Data excerpts:
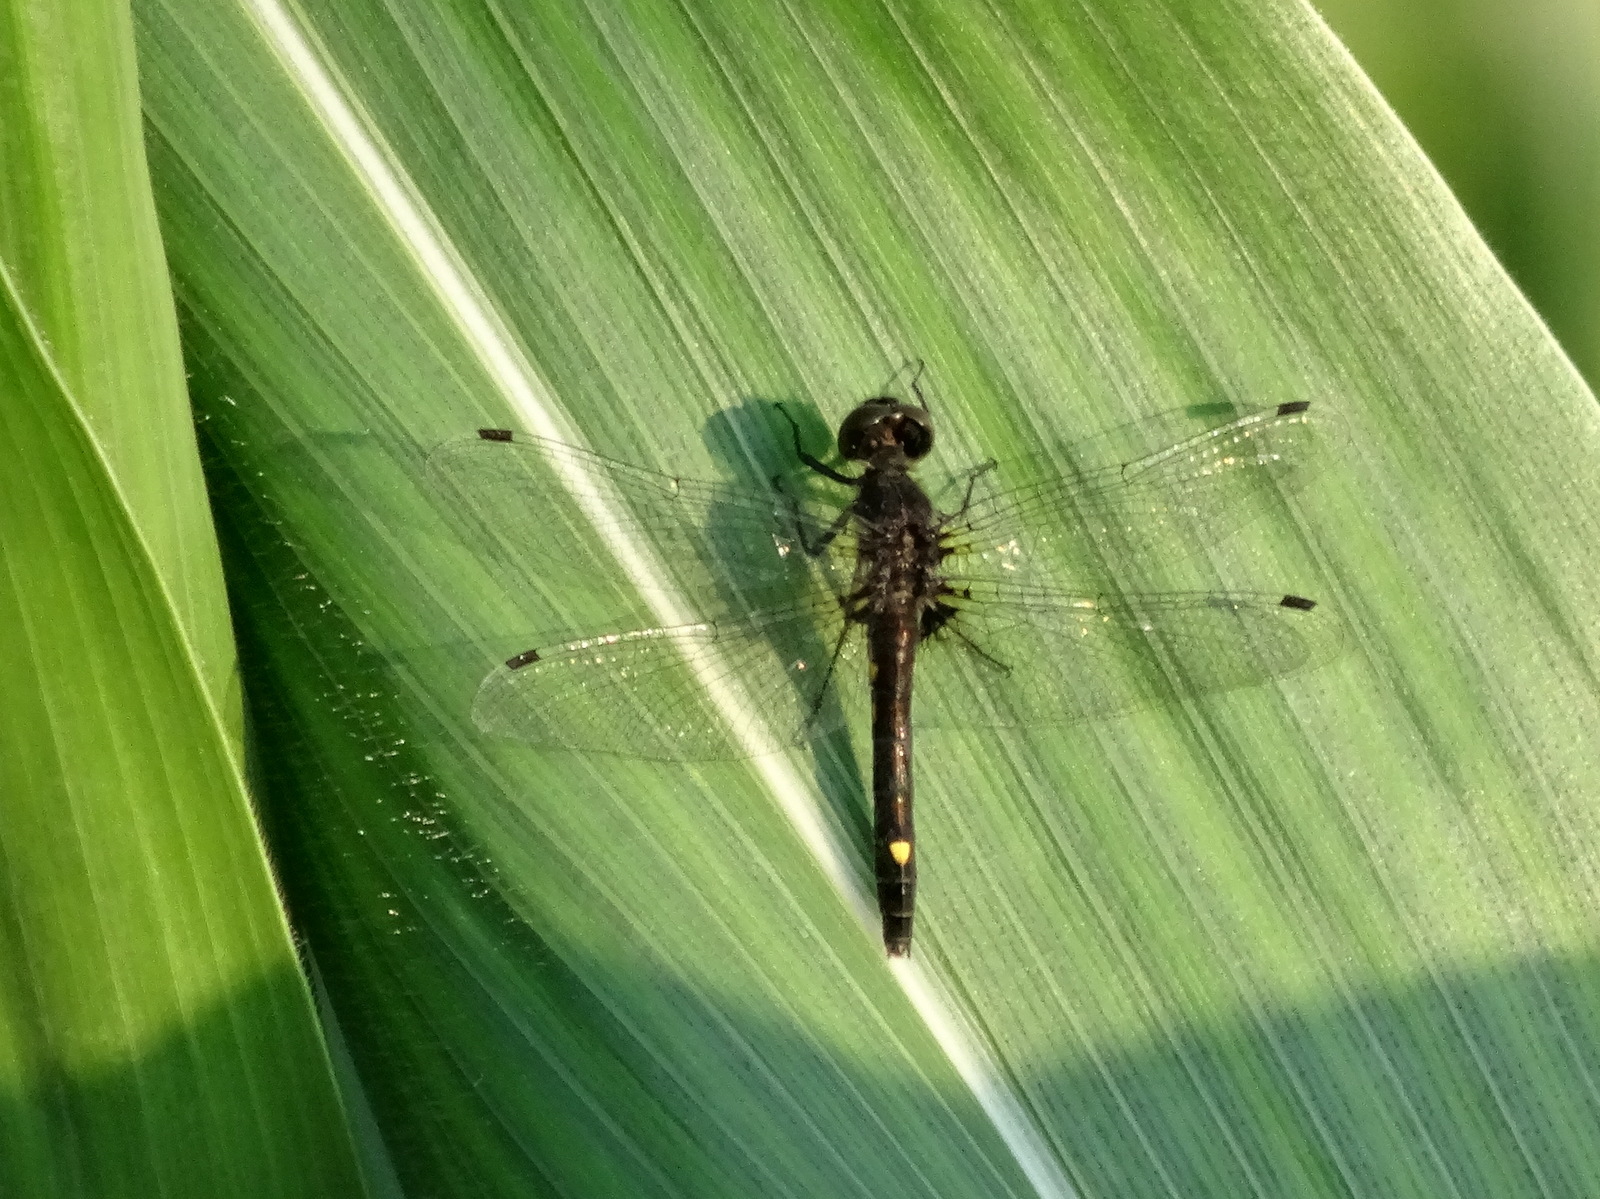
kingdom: Animalia
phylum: Arthropoda
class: Insecta
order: Odonata
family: Libellulidae
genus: Leucorrhinia
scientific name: Leucorrhinia intacta
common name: Dot-tailed whiteface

Short exercise:
Write out the material again from the line with "order: Odonata" through the end, swapping "common name" for "English name" and keeping everything else identical.

Task answer:
order: Odonata
family: Libellulidae
genus: Leucorrhinia
scientific name: Leucorrhinia intacta
English name: Dot-tailed whiteface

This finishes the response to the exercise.